Your ultimate conclusion is correct, to my understanding. I know wireguard sought to be ultra minimal but I do wish they had included DPLPMTUD as something which is required to be supported (but not mandated to be used e.g. if the user wants to hard set it as they would currently) because it's one of those cases where "do it yourself separately the UNIX way™" or "have the tunneled things do it if they need it" instead are both significantly more complex and fragile.

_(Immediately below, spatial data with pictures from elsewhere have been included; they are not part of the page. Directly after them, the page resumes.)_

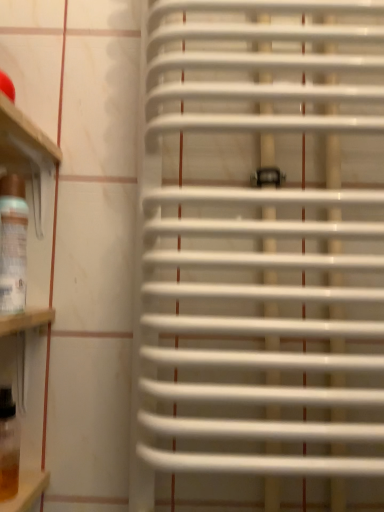
Question: From their relative heights in the image, would you say translucent glass wine bottle at left, which is counted as the 2th wine bottle, starting from the bottom, is taller or shorter than white plastic radiator at center?

Choices:
 (A) short
 (B) tall

Answer: (A)

Question: Looking at their shapes, would you say translucent glass wine bottle at left, the first wine bottle when ordered from top to bottom, is wider or thinner than white plastic radiator at center?

Choices:
 (A) wide
 (B) thin

Answer: (B)

Question: Estimate the real-world distances between objects in this image. Which object is farther from the translucent amber glass at lower left, the 2th wine bottle viewed from the top?

Choices:
 (A) translucent glass wine bottle at left, the first wine bottle when ordered from top to bottom
 (B) white plastic radiator at center

Answer: (B)

Question: Which of these objects is positioned closest to the white plastic radiator at center?

Choices:
 (A) translucent amber glass at lower left, placed as the first wine bottle when sorted from bottom to top
 (B) translucent glass wine bottle at left, the first wine bottle when ordered from top to bottom

Answer: (B)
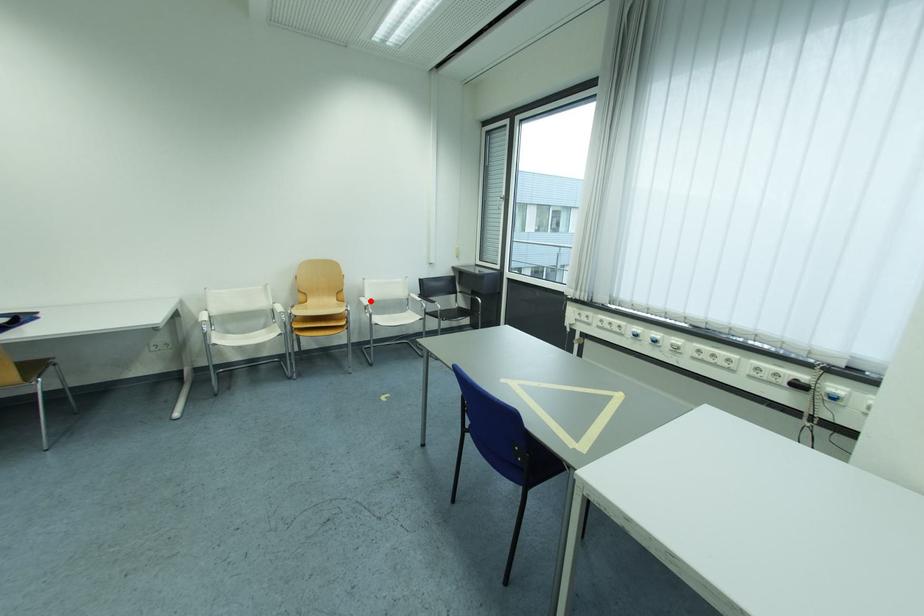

On that note, from the TCP layer it should just look like an ICMP blackhole, which makes me wonder if enabling `net.ipv4.tcp_mtu_probing` will magically make TCP connections under Wireguard work even with the MTU set wrong. I'd try it, but unfortunately with a similar configuration I am unable to get the fragmentation behavior I was getting before; which makes me wonder if it was my UniFi Security Gateway that actually didn't like the fragmented packets.
I think the problem is on the Android side. I noticed the same behavior with ZeroTier and even with MizuDroid, all totally unrelated.
Oh, this is the reason the Mullvad app on my Pixel 6a was suddenly able to connect in less than a second where before it would take 5-10 seconds, nice!
Do you have wireguard keepalives on?